Allow cors on server so options request are resolved

echo "gem 'rack-cors', require: 'rack/cors'" >> Gemfile
bundle

sed -i config/application.rb -e '/^  end/i \
\
    config.middleware.insert_before 0, "Rack::Cors" do\
      allow do\
        origins "*"\
        resource(\
          "*",\
          headers: :any,\
          methods: :any,\
          expose: [\
            "access-token",\
            "expiry",\
            "token-type",\
            "uid",\
            "client",\
            "Content-Range", # clean_pagination\
            "Accept-Ranges", # clean_pagination\
          ],\
        )\
      end\
    end'

You can enable CORS only for specific actions. For example if you are loading form on other sites to create and update, you can enable cors for that actions. When you are loading javascript from other domains like

<script type="text/javascript" src="//localhost:3002/widget/1"></script>

than on your server you will get error

ActionController::InvalidCrossOriginRequest (Security warning: an embedded <script> tag on another site requested protected JavaScript. If you know what you're doing, go ahead and disable forgery protection on this action to permit cross-origin JavaScript embedding.):

To solve that add

  skip_before_action :verify_authenticity_token, only: [:widget]

When you want to submit form from another domain you get this error

ActionController::InvalidAuthenticityToken (ActionController::InvalidAuthenticityToken):

So I solve that by adding

  skip_before_action :verify_authenticity_token, only: [:widget, :create, :update]

This is when your controller is protected from CSRF attack (it contains protect_from_forgery) .

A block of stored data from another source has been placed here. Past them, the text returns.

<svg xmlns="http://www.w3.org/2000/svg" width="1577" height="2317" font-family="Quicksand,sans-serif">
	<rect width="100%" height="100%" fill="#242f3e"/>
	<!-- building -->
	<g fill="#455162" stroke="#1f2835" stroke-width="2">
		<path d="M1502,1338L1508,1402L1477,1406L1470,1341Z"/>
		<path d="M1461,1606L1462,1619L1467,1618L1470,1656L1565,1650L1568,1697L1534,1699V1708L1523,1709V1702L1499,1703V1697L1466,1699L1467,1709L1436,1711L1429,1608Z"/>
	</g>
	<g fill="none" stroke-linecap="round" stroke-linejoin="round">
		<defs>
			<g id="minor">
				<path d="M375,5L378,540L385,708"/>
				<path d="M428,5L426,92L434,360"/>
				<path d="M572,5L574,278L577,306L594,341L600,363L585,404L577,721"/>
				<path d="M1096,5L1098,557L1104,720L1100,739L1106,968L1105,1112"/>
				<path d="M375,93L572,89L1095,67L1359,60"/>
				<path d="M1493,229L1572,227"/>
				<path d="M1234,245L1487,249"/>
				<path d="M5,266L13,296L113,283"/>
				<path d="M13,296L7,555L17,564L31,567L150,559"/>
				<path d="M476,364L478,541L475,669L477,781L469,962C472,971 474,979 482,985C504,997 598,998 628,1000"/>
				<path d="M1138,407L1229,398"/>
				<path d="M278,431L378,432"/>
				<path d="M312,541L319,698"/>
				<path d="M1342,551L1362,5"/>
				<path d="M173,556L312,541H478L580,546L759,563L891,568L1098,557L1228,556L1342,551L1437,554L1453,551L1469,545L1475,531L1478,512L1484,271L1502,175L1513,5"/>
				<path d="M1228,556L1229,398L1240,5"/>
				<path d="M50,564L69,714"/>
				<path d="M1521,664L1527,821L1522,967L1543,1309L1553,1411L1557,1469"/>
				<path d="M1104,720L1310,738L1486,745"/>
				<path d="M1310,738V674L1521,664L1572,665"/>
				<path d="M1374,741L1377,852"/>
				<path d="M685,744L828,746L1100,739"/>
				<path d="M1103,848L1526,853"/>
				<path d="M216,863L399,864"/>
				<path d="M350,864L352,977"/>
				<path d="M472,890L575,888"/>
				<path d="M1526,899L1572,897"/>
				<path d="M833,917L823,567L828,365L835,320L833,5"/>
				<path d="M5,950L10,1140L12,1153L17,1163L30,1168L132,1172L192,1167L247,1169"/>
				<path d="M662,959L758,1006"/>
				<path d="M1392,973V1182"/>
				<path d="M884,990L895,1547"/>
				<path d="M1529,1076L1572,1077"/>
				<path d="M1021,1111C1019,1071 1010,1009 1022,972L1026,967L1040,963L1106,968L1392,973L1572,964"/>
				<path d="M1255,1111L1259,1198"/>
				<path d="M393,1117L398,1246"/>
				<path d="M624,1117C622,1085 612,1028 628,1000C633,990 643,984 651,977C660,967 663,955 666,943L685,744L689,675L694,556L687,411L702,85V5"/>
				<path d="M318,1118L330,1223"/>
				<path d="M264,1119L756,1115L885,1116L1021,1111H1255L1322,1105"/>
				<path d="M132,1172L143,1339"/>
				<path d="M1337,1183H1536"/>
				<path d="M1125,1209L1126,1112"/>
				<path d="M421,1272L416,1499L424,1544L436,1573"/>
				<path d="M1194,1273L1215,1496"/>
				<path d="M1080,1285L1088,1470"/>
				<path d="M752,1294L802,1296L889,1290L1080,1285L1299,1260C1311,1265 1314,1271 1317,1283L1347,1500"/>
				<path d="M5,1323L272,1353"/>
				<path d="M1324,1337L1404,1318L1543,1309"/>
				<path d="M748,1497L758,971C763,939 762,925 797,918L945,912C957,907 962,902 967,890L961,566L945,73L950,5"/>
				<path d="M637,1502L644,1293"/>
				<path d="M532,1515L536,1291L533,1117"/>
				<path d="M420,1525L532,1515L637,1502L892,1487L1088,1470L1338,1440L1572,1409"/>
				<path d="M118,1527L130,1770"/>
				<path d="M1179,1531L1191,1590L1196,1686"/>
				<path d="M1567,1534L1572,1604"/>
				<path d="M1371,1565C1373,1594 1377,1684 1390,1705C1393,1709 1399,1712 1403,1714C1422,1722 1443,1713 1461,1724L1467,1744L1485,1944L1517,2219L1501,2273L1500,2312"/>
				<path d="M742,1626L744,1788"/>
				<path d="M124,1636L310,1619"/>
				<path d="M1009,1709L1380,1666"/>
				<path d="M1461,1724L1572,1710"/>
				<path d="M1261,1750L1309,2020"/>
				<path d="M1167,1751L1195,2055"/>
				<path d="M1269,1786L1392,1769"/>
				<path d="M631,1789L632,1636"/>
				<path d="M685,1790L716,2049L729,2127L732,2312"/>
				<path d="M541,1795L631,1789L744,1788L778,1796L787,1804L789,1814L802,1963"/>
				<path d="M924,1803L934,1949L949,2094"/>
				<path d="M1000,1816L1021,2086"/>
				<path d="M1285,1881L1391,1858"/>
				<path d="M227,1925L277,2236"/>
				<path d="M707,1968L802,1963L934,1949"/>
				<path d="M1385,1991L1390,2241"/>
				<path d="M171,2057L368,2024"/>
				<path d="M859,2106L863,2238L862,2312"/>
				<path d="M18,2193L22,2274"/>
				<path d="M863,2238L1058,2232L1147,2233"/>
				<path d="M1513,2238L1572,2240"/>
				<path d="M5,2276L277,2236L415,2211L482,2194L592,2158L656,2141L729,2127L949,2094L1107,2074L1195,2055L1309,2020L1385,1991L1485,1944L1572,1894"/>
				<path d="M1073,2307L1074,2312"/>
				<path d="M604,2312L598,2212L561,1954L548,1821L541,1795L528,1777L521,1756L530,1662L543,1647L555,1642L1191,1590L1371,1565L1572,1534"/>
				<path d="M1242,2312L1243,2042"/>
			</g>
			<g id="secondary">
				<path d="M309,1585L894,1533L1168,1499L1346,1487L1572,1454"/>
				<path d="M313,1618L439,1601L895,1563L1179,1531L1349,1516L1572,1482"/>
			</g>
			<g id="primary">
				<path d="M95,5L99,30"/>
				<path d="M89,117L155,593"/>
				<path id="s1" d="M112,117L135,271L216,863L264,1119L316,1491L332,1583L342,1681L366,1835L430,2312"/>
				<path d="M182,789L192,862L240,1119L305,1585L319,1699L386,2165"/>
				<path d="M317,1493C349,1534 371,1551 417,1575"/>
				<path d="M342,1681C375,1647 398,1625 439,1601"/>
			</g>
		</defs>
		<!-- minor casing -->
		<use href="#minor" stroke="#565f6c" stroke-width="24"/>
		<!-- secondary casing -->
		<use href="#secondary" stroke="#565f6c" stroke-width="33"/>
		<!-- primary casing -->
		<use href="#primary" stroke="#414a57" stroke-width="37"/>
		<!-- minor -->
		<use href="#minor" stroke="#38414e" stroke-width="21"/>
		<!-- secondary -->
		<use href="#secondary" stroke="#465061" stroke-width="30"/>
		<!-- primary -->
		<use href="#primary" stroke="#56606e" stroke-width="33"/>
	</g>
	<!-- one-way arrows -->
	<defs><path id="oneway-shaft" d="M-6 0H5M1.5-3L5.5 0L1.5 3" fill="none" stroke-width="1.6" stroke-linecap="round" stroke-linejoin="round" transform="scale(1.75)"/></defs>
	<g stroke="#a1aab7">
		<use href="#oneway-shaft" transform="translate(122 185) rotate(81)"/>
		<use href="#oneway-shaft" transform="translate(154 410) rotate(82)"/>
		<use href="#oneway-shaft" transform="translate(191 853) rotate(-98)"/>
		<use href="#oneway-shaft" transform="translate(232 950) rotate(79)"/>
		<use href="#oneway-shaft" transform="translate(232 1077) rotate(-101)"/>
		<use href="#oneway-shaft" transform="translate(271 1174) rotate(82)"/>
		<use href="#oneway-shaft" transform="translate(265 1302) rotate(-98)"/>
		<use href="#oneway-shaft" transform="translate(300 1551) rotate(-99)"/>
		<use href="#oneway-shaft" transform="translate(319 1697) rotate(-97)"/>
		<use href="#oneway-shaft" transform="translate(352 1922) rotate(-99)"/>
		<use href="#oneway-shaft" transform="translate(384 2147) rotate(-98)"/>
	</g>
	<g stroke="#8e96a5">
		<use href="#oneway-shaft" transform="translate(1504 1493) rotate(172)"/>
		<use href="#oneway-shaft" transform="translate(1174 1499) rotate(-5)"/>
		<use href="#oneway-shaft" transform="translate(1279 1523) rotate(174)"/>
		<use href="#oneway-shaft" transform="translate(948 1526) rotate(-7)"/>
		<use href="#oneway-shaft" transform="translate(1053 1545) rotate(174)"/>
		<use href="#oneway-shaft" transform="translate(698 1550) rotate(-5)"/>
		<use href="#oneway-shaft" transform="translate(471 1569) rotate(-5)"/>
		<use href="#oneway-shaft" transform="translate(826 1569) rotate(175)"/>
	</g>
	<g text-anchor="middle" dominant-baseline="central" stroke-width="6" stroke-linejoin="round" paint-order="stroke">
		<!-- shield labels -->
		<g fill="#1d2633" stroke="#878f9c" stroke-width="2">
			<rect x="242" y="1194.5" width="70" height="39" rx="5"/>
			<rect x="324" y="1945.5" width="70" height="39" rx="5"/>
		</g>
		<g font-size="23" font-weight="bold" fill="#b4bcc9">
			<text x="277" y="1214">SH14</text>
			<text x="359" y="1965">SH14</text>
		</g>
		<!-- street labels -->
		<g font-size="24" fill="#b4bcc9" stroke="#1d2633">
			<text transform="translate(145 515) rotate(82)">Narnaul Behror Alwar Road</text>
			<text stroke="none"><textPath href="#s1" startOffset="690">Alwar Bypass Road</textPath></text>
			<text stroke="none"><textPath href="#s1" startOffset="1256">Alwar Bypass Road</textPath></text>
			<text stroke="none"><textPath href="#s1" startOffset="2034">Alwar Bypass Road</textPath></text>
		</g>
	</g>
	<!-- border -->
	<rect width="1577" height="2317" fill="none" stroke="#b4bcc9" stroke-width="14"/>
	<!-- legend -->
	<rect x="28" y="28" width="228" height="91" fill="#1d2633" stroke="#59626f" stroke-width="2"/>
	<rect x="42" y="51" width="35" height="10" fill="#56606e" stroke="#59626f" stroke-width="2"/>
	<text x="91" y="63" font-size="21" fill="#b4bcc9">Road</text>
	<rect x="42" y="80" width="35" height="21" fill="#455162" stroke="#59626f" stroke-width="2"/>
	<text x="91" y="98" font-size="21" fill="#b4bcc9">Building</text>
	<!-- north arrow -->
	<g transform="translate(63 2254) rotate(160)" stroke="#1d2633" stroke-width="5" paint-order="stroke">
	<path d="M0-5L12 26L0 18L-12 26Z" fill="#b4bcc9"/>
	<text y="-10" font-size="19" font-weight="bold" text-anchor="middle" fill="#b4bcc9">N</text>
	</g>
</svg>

To see response from submitted form request, you see in javascript console this warning and $.ajax success callback is never triggered

Failed to load http://localhost:3002/days/1: No 'Access-Control-Allow-Origin' header is present on the requested resource. Origin 'http://localhost' is therefore not allowed access.

To solve that add

  after_action :set_access_control_headers, :only => [:create, :update]

  def set_access_control_headers
    headers['Access-Control-Allow-Origin'] = '*'
  end

todo https://ieftimov.com/post/deep-dive-cors-history-how-it-works-best-practices/

CSP

Content security policy CSP

Authentication

You can use WWW-Authenticate header or setting sessiong key using Http cookie.